### TASK TO COMPLETE
If a line in the records below includes the word "lines", count it, then give the total and nothing else.

** SUPPLIED RECORDS follows **

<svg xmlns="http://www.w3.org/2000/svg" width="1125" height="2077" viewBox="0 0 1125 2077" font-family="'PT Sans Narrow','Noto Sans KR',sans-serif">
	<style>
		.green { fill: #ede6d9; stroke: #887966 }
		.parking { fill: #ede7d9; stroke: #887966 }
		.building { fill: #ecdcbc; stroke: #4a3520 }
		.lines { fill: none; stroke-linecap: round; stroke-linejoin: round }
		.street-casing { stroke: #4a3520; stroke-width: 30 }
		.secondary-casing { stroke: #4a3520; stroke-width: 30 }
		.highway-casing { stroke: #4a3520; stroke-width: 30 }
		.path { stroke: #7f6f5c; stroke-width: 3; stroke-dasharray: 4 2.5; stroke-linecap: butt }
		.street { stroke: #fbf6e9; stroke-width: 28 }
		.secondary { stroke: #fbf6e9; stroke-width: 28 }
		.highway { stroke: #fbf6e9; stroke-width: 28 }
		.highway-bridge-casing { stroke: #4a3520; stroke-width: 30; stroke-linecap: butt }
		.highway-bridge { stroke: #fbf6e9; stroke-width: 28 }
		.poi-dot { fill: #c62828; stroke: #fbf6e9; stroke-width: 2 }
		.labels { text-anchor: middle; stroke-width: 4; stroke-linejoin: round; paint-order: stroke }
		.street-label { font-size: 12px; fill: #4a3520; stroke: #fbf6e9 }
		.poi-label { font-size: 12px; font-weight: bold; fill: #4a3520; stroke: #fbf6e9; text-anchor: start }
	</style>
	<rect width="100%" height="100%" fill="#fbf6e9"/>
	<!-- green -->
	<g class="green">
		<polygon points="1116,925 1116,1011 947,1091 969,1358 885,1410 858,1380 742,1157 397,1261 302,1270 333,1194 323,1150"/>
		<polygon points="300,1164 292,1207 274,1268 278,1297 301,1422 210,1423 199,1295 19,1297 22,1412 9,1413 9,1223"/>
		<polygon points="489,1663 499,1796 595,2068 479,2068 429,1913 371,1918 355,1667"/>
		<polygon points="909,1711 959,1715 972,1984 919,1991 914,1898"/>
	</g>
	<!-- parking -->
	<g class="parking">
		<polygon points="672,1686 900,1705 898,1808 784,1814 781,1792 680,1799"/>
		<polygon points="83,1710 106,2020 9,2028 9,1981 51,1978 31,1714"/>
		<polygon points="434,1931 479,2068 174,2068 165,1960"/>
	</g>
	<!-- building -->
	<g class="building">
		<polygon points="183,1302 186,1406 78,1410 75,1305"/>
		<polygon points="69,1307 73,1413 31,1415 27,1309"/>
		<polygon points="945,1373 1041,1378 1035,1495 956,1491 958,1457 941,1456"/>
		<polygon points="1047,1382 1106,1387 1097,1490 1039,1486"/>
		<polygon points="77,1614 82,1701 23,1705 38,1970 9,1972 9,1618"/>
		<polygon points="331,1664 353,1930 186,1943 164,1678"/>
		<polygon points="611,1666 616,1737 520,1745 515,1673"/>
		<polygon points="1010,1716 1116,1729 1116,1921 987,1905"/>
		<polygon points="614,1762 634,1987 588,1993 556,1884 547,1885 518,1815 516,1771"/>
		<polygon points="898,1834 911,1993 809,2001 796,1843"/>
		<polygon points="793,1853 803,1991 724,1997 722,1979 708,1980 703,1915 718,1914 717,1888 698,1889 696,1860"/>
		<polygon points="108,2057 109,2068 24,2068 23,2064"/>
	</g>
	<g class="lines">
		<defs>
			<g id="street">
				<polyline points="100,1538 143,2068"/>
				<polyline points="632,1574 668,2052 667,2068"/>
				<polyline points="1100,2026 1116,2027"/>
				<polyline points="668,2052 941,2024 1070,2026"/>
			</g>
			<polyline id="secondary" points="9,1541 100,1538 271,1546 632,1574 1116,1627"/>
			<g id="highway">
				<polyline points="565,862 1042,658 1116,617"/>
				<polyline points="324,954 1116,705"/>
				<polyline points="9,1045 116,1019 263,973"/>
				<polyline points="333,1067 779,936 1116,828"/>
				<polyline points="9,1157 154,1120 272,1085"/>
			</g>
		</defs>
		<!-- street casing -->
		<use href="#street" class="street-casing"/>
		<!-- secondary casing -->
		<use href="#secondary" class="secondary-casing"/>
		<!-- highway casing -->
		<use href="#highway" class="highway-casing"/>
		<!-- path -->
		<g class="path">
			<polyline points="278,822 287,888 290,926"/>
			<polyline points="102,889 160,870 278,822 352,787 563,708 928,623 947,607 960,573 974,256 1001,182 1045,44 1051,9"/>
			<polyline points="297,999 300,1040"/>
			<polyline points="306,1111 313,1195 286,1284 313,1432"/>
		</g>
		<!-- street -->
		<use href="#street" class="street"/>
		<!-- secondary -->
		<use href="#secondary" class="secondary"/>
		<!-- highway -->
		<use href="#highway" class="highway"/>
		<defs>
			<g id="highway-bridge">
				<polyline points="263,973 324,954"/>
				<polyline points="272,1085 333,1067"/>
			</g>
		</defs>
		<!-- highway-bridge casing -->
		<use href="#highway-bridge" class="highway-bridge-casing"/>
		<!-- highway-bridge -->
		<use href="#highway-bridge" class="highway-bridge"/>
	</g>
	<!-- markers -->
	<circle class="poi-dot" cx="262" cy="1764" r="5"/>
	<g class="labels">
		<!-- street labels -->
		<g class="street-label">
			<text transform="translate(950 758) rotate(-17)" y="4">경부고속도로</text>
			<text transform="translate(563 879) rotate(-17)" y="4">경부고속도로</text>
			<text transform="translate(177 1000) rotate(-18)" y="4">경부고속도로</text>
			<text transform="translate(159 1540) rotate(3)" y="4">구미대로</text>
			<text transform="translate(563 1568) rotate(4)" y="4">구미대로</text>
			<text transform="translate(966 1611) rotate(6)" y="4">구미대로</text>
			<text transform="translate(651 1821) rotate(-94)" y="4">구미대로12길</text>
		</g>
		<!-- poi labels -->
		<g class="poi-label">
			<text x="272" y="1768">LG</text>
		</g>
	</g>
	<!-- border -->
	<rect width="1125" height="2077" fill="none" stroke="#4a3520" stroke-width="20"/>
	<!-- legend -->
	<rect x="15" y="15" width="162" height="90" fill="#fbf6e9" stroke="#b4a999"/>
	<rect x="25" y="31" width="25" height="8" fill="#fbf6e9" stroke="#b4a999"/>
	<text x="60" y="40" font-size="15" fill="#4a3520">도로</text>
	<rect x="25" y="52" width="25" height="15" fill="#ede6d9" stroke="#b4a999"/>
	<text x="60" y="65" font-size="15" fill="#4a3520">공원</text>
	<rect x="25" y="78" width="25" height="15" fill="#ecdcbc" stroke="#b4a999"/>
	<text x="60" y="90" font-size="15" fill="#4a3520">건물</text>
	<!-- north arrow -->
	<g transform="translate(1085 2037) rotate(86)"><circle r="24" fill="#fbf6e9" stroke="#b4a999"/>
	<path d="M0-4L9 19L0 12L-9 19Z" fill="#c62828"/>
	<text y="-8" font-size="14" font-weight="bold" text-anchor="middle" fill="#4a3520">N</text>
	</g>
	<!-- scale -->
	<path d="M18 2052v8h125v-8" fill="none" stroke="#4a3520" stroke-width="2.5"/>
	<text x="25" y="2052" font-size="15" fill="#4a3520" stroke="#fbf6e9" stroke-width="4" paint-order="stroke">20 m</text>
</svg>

** End of SUPPLIED RECORDS **

### WRITTEN SOLUTION
2